会社組織で働き続けるために必要な能力 #キャリア的視点 655

こんにちは(^^) キャリアコンサルタントのひだです。今日のテーマは「エンプロイアビリティ」です。

私にはついに獲得できなかった(かもしれない)技能。それが【エンプロイアビリティ】。これは【雇用される能力】と日本語では言われます。
かつての私がそうでしたし、日本人のほとんどが学生生活の次には社会組織人としての生活を始めます。決して間違っている訳でもないのですが、実はそこには【雇用される能力=エンプロイアビリティ】が必要不可欠なのかもしれません。

さぁそれでは、日常に潜むキャリアの種を感じていきましょう。読了時間は3~5分です。

雇用される能力

エンプロイアビリティ(employability)とは、「Employ(雇用する)」と「ability(能力)」を組み合わせた経済学用語の一つで、労働者が企業や組織に「雇われる能力」という意味です。私の主観では「される」だけに留まらず『され続ける』という表現の方がしっくりきます。「される」だけだと就職・転職時の話に限定されそうなイメージなんです。
実際に『「職場に雇用されるための能力」のほか、「継続して雇用される能力」、「環境の変化に合わせて異動や他社への転職ができる能力」という意味が含まれる』と説明するホームページなどもよく見かけます。

  • 経営・管理者・先輩からのストレス
  • チームメンバー・後輩からの押し上げ
  • 顧客との折衝をはじめとする自分の仕事
  • チーム全員との適切なコミュニケーション

他にもまだまだあるのでしょうが、こうした様々な要因をクリアしていくことが求められるのです。こうした様々に要求される能力を、困った事に自分自身で気付いて開発・改善していく必要があるのが現在の企業組織です。
仕事をするために集まっているから、教育は終わっているものとみなして育成はもっぱら仕事に直接かかわるモノばかり。これでは人は育ちません。

多くの方々が自身でエンプロイアビリティに気付いていく中で、うまく順応できなかった何人かが会社を去っていきます。

日本の歪んだエンプロイアビリティ

特に管理者からのパワーハラスメントがあった時は最悪です。個人的にはエンプロイアビリティを持っている人ですら、強制的に退職に追い込まれることすらあります。

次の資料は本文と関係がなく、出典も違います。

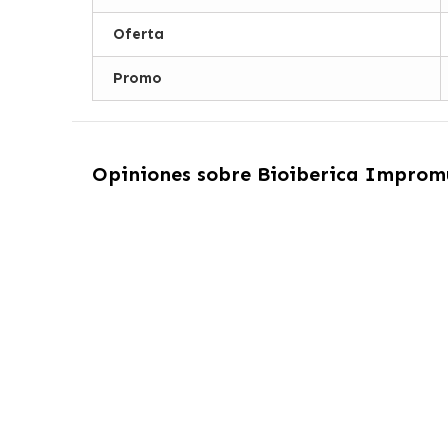
Oferta
Promo
Opiniones sobre
Bioiberica Improm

あらかじめ書いておきますが、会社を辞めていく人のほとんどが『不本意な退職』です。
表面上だけ「キャリアアップ」とか取り繕っておいて、その実はほとんど(9割と言われています)が人間関係不備の中耐えられなくなって辞めていくのです。

企業の人事や経営者は離職率を気にする割りに、その組織内人間関係の悪化を止めようとしないように見えるのは不思議です。先述のパワハラやセクハラなどをはじめとしたハラスメントは、肥大化した画を抑えきれない、まさに組織の調和を守れないリーダーとして失格のエンプロイアビリティに欠ける人が巻き起こします。

VUCAと言われる現代、特にコロナ禍において、企業は大幅なダウンサイジングによるリストラクチュアリングを行わなくてはなりませんでした。そうした状況下でもハラスメント加害者はリストラの対象になることはありませんでした。過去の業績が現在の彼らを救ったのです。会社を貶める行為には目を向けず、です。「会社組織で働き続けるために必要な能力」が過去の業績であって現在の素行ではない、というのは困った話です。

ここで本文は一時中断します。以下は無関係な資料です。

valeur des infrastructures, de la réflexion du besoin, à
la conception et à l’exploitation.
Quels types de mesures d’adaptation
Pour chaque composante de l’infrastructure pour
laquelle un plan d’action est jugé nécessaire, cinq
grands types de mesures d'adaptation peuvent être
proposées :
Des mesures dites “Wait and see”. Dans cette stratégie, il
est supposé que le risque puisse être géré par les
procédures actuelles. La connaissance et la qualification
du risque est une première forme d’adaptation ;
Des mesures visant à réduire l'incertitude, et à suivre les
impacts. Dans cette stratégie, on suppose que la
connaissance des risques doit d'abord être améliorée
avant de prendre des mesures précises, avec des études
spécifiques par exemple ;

本来のエンプロイアビリティは、リストラクチュアリングの際にも解雇されずに雇用され続ける能力といった概念のはずが、日本では少々違う結末になってしまっています。
日本は良くも悪くも実力主義社会。資本主義らしく数字をあげたら勝ちという会社が少なくありません。経営者や管理職が数字にしか目を向け無くなったら、その会社は先がないでしょう。少なくとも従業員にとっては居辛い環境にしかなりません。これでは離職率が下がらない訳です。

従業員的には他の会社に移って、そこで雇用され、雇用され続ける能力を発揮していくべきなんでしょうね。

個人の活性化を組織の活性化に繋げます。